**What this task involves:** Every line of the data below should be retyped exactly, with no images carried over.

**Excerpted data:**
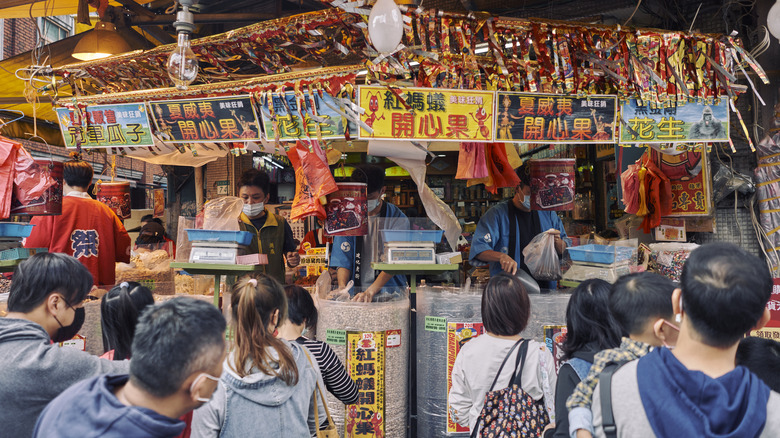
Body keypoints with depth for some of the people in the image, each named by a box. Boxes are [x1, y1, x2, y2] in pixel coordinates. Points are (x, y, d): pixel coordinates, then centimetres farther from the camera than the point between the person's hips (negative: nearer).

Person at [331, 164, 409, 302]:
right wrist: (342, 288, -13)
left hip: (390, 294, -2)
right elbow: (343, 259, 6)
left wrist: (371, 291, -22)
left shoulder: (398, 219, -2)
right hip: (355, 292, 2)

**The completed task:**
Body keypoints with depth for some of the people in the image, each named by a box. Boxes are [x1, y1, x2, y2] in pixel coordinates. Points are (x, y, d): pixel coordinates, then centimetres farther from the camera than the point between the person's hips (negative: nearer).

Person at [331, 164, 409, 302]:
right wrist: (342, 288, -13)
left hip: (390, 294, -2)
right elbow: (343, 259, 6)
left wrist: (371, 291, -22)
left shoulder: (398, 219, -2)
right hip: (355, 292, 2)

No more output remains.